L'américain IPsoft, qui se définit comme "l'entreprise du travail numérique(the digital labor company), affirme travailler avec "4 des 5 plus grandes banques d'investissement mondiales" et 6 des plus grands assureurs américains. Le cabinet britannique d'intelligence économique Ovum l'a classé comme le leader de l'intelligence artificielle conversationnelle.

L'IA et les subtilités du suédois

Satisfait, le groupe SEB, qui est conscient d'être "à l'avant-garde" en Europe, a décidé de passer à l'étape d'après, avec un lancement grand public en suédois. Et c'est là que les choses se compliquent.

"Aida n'est pas encore très bonne, c'est un logiciel américain, il faut qu'elle apprenne le suédois, y compris le suédois professionnel, le mauvais suédois, les erreurs de prononciation, etc.

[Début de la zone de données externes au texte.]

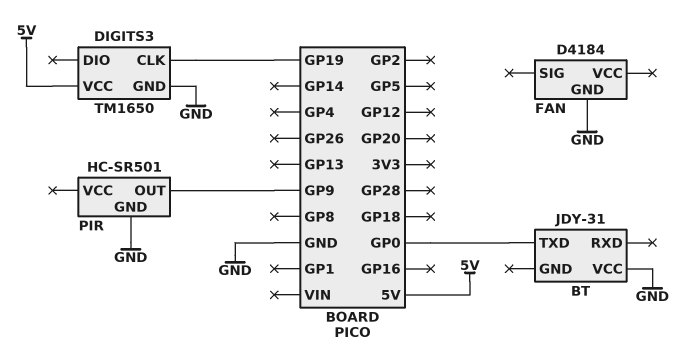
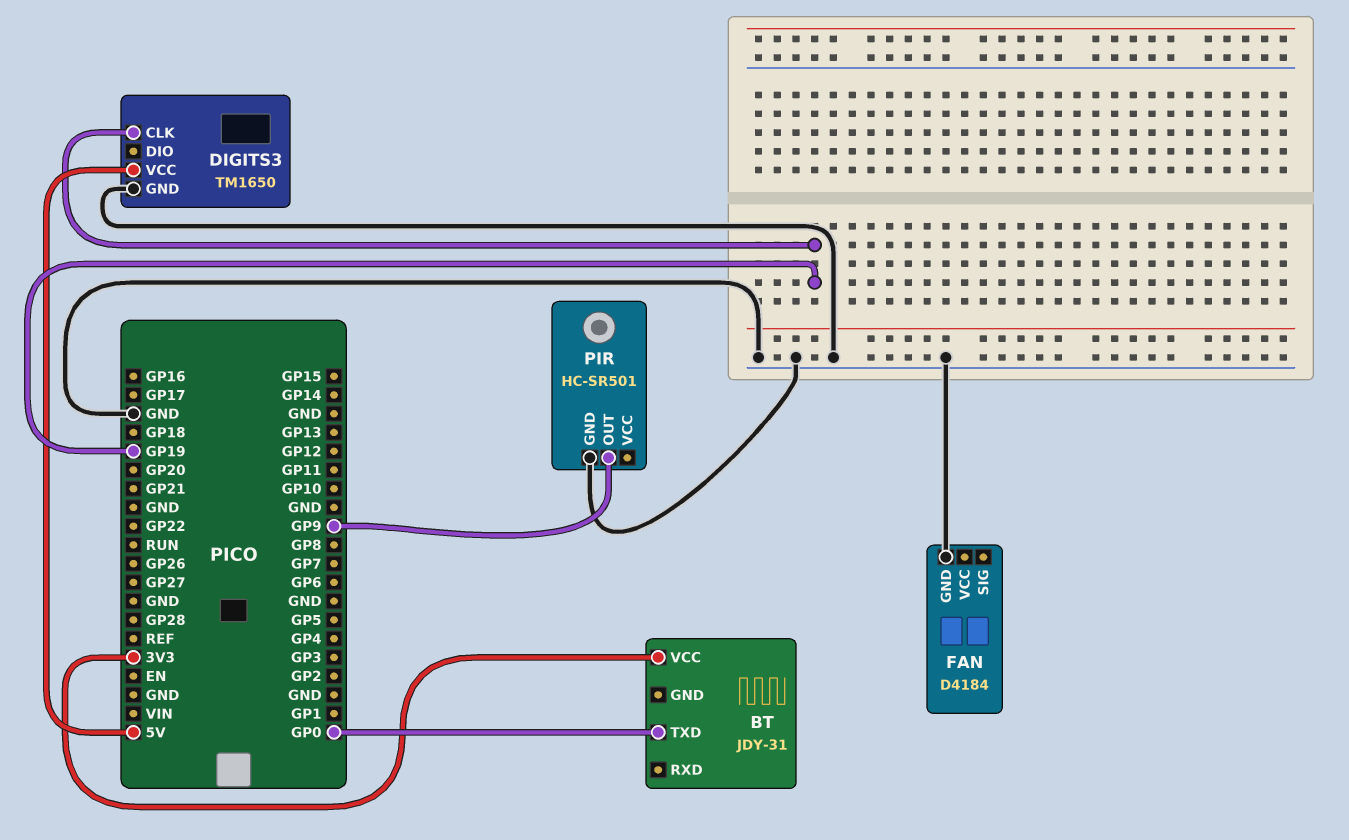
BT pin VCC: GND -> 3V3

C'est plus difficile que prévu", nous confie un porte-parole de SEB. 'Elle est encore en formation ! Ce n'est que le début."

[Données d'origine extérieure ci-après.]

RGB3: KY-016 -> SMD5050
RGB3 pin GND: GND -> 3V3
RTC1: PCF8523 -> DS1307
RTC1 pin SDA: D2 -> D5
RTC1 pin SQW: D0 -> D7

Depuis son déploiement sans fanfare en novembre dernier, Aida a conversé avec 30.000 clients. Ce qui n'est pas rien à l'échelle des 1,2 million de clients particuliers de SEB en Suède. Aida peut d'ores et déjà résoudre certains problèmes simples comme fournir une identité de banque mobile ou guider pas à pas un internaute qui n'est pas encore client.

"Les réactions ont été majoritairement très positives chez les clients. Il n'y a aucune ambiguïté sur le fait qu'ils n'échangent pas avec une vraie personne et ils ne s'attendent pas à des réponses à tout. L'avantage est qu'Aida peut tenir plus de 100 conversations en même temps, il n'y a pas besoin d'attendre son tour comme au centre d'appels : les clients réclament des réponses instantanées", souligne le porte-parole de SEB.

Un complément de l'humain

En interne, aussi, les employés n'auraient pas manifesté d'inquiétude ou d'hostilité.

"Je m'attendais à des réactions, mais il n'y en a pas vraiment eu", confie le porte-parole. "Le secteur bancaire suédois vit de telles transformations avec la digitalisation accélérée que c'est perçu comme une étape de plus. Le recours à l'intelligence artificielle s'inscrit dans notre stratégie de transformation. Nous avons présenté très clairement Aida comme un complément du service client humain. Aujourd'hui, elle est loin d'être parfaite."

Aida doit décharger les conseillers de la plateforme téléphonique, qui emploie 800 personnes et est déjà opérationnelle 24 heures sur 24, des tâches les plus simples et routinières. A terme, elle sera peut-être aussi intégrée à l'application mobile (quand elle parlera mieux suédois) et au sein du portail de services bancaires (au-delà de la page d'accueil), voire proposée pour la clientèle des entreprises.

"Mais un robot ne remplacera jamais la construction d'une relation avec une entreprise", insiste le porte-parole de SEB.